As a general rule the 2-2 ½ inch version is the “go to” choice of most fishermen. This particular size squarebill is the most popular and is generally the best-selling version, regardless of the manufacturer. It works year round and while the choice of colors can be overwhelming it’s best to keep them simple. For stained water in the late winter or early spring stick with crawfish colors or chartreuse patterns. Shad patterns are always effective in the late summer and throughout the fall months.

A good time to use the smaller squarebill is early in the fall when the bass are feeding on small baitfish. The smaller version can be extremely effective in clear water and also on heavily pressured fisheries. When using these smaller lures, keep your color choices simple by using a basic shad pattern, and in extremely clear water the “Ghost Minnow” color is always a great choice.

The larger version squarebills such as the Bagley BB III, the Luck E Strike Series 4 or the Strike King 4.0 are best in warmer water situations such as late spring and early summer.

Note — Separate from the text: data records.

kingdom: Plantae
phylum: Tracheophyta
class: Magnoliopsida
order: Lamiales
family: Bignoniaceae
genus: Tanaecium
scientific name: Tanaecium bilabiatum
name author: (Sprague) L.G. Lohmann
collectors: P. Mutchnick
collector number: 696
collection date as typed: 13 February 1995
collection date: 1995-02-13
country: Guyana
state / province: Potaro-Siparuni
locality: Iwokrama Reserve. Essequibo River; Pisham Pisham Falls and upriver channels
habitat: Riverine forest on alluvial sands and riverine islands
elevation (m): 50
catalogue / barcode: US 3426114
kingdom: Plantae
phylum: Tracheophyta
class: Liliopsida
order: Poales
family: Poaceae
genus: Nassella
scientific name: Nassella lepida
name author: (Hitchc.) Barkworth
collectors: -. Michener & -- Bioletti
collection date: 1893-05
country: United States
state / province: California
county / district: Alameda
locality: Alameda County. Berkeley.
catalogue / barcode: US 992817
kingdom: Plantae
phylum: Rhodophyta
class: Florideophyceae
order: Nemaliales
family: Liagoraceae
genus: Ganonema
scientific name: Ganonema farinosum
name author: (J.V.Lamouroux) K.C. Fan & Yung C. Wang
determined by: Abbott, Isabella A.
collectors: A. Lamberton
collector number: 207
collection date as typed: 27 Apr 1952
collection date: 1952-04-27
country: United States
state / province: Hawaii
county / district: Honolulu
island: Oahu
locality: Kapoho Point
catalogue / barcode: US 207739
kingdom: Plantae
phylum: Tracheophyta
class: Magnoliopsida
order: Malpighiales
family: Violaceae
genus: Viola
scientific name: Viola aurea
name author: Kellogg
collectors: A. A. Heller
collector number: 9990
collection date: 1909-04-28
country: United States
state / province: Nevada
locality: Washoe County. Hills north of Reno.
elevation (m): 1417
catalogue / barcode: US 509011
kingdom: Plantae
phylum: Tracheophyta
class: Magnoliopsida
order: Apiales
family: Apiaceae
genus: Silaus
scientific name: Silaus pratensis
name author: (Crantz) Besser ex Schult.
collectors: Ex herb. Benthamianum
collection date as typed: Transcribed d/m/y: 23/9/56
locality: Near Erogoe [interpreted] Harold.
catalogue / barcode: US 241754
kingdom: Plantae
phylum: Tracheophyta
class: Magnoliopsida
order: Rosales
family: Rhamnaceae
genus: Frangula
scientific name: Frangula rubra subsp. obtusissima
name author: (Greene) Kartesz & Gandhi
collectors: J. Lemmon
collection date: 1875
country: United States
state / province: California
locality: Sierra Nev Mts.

Bodies of water with continually stained-to-muddy water colors are usually where these lures shine. The biggest drawback of fishing the larger version is that these lures are prone to catch a larger size fish so you will sacrifice the number of strikes for a better quality fish.

What is the best rod/reel and line? 

If you ask any number of fishermen about their equipment you will get as many answers as the people you ask. There are no absolutes. I have found that rod, reel, and line play a role in the success I have when fishing squarebills.

For the smaller versions a 6’6 glass rod is a good choice. It makes throwing smaller lures much easier and their placements more accurate. When choosing your reels, try to keep your gear ratios the same. This keeps the retrieves in the same rhythm regardless of the lure you are throwing. As far as line, the smaller the squarebill the lighter line you will use, but there is no reason to go below 12 lb. test.

When throwing the medium size lures a seven-foot glass rod or medium heavy graphite rod usually work best. The longer rod will allow you to throw the baits farther but also give you more power on your hookset, controlling the fish once it is hooked. For this size squarebill, line size should be 17- 20 lb. test.

The larger squarebills are the hardest to match equipment wise. A seven-seven and a half foot medium heavy graphite rod is the best choice. The heavier rod makes hook penetration easier because the heavier rod allows the bigger hooks on the lure to penetrate. Line size should be 20 to 25 lb. These heavier lures require heavier tackle in order to fish them effectively.

Where should I throw a squarebill?

The understood rule of squarebill fishing is to throw it in the same places you would a spinnerbait. The heavier lines we referred to earlier will allow you to minimize the number of lures you lose regardless of the terrain you are fishing.

Laydowns, rocks, docks, submerged grass, and cypress trees are some of the more popular targets for using this particular technique but really the fish-catching possibilities are unlimited. The only bad place to try and fish a squarebill is simply the cast you refuse to try and make.

Well it looks like we have run out of space for another month. Please be careful this holiday season if you are on the water or hunting the woods. Catch one for me and I will see you next month!